Thomas J. King Jr., SDB President 1972-1973, died of cancer, at the age of 79, on October 25, 2000 at the Johns Hopkins Hospital in Baltimore, Maryland. Together with Robert W. Briggs (1911-1983), Tom King showed that transfer of nuclei from frog (Rana pipiens) blastula cells into enucleated, activated eggs produced healthy tadpoles (Briggs, R. and King, T.J, 1952. Proc. Natl. Acad. Sci. USA 38:455-463). Their pioneering nuclear transplantation experiments not only confirmed totipotency of nuclei from blastula and gastrula cells, they also paved the way for studies that led to cloning of sheep, cows, mice and other mammals, by transferring adult somatic cell nuclei into enucleated oocytes, almost 50 years later (see http://www.faseb.org/opar/cloning/). In 1972, for their groundbreaking work, Drs. King and Briggs were the first Americans to be awarded the Charles-Leopold Mayer Prize of the Académie des Sciences, Institut de France, the highest honor of the French Academy.

Dr. King's bachelor's degree was from Fordham University (New York, NY), and his master's and doctorate degrees were from New York University. The Ph.D. work was a portion of the research done in Dr. Brigg's laboratory at the Institute for Cancer Research (today's Fox Chase Center in Philadelphia, PA), where he stayed and later became the chair of the Department of Embryology. In 1967, he left for the Department of Biology at Georgetown Univ., Washington, DC. He was a division director at the National Cancer Institute, from 1974 until 1980, when he returned to Georgetown and stayed until retirement in 1990. Dr. King also was the Director of the Kennedy Institute of Ethics and Deputy Director of the Lombardi Cancer Research Center at Georgetown.

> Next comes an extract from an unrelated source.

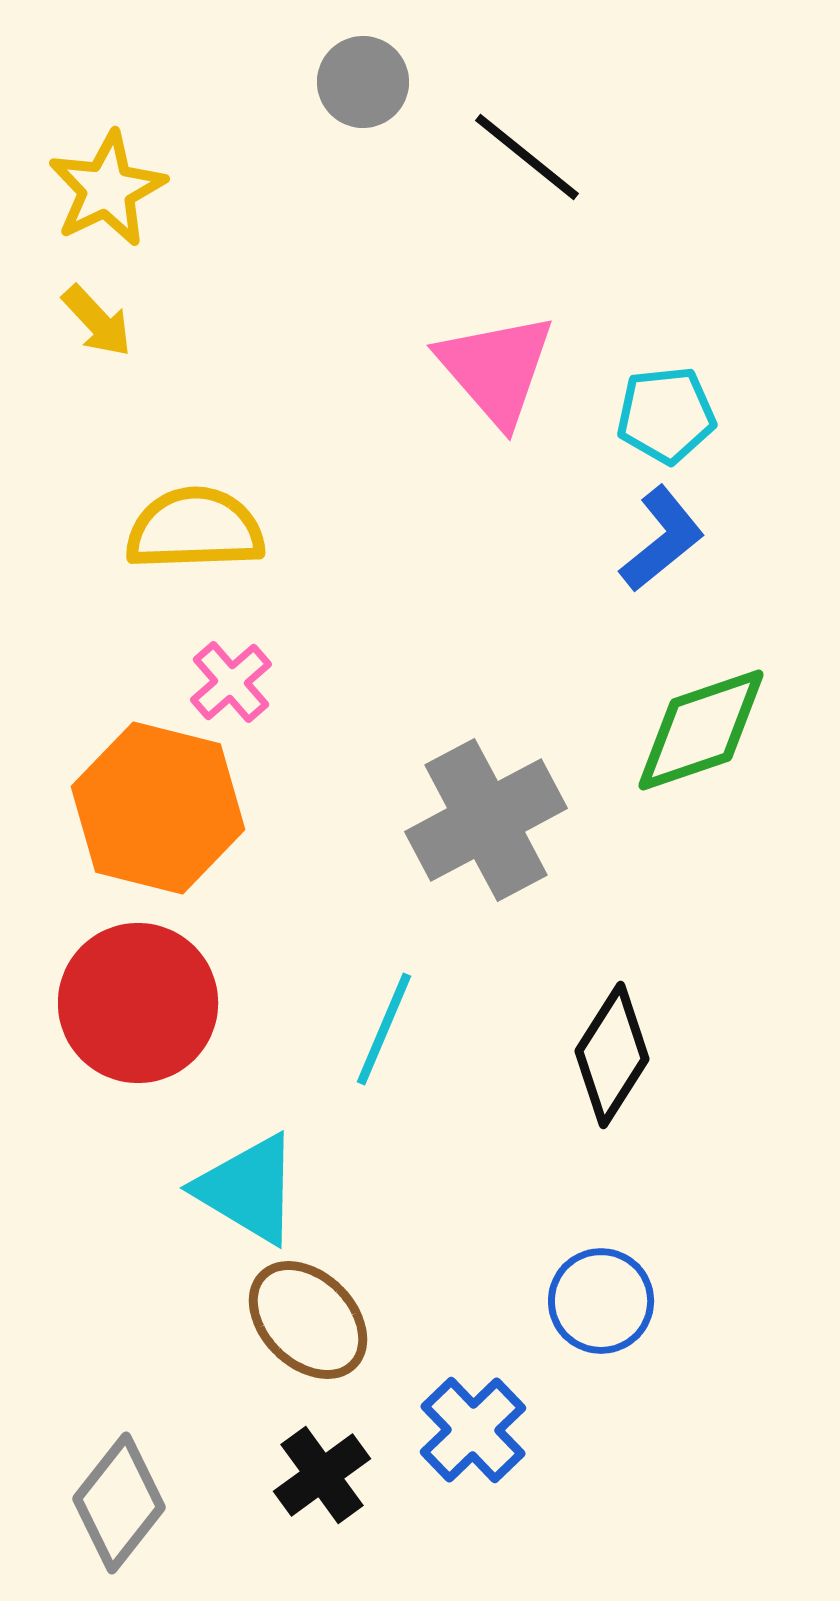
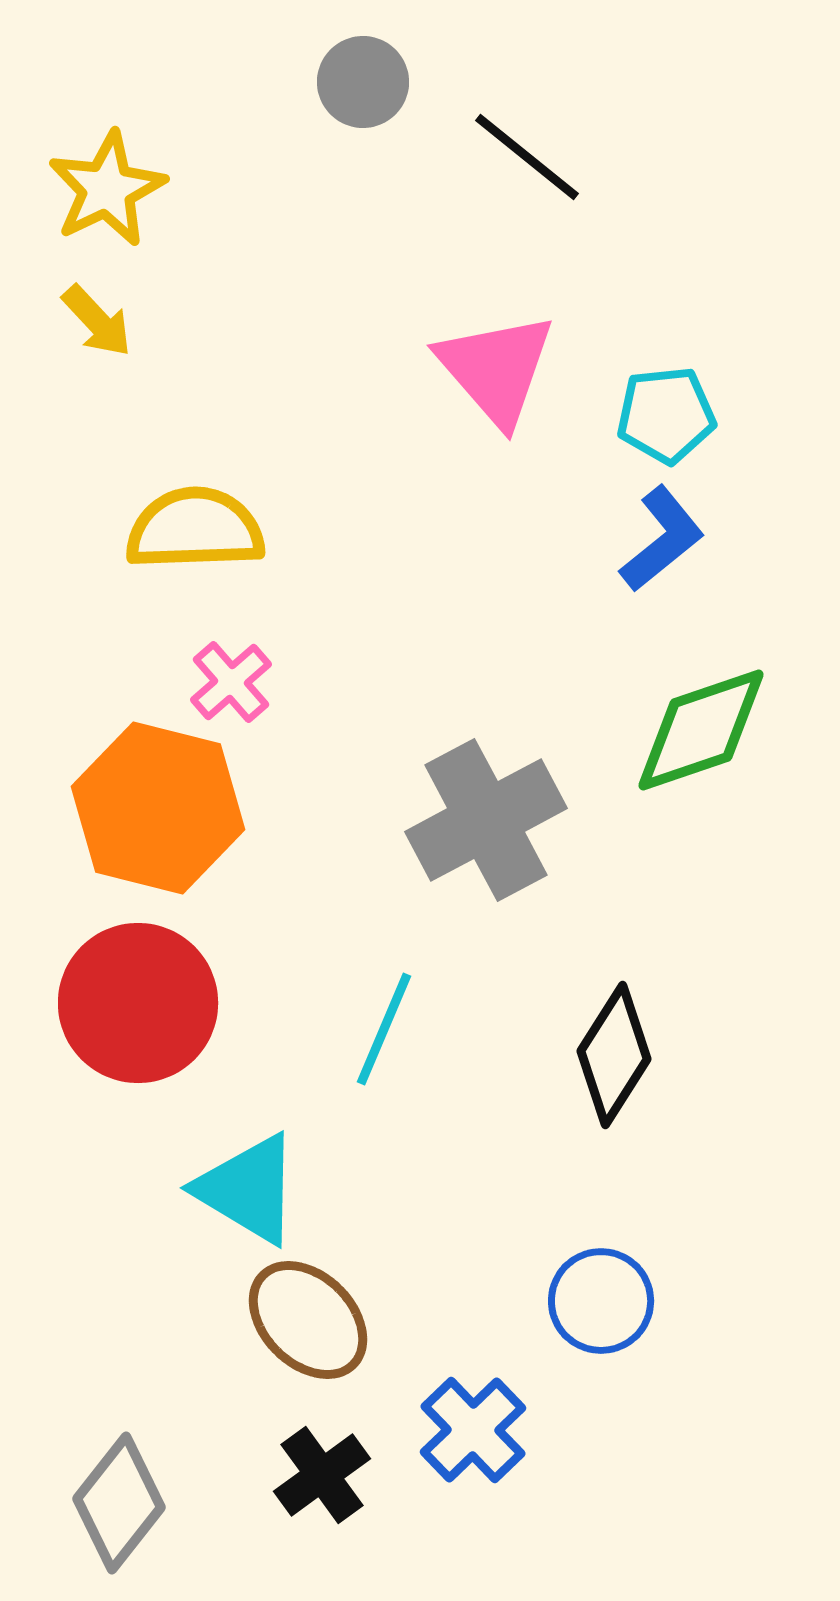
black diamond: moved 2 px right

Tom King was born in New York and raised in Ridgefield Park, N.J. He was an instructor in the Army Medical Technicians School and a Medical Administrator Corps officer in the Pacific during World War II. He was a former treasurer and director of the American Association of Cancer Researchers. Dr. King is survived by his second wife, Hannah May Lyddane; a daughter from his first marriage (first wife Marion E. King died in 1989), Deborah King Kurz; two grandchildren and three stepchildren.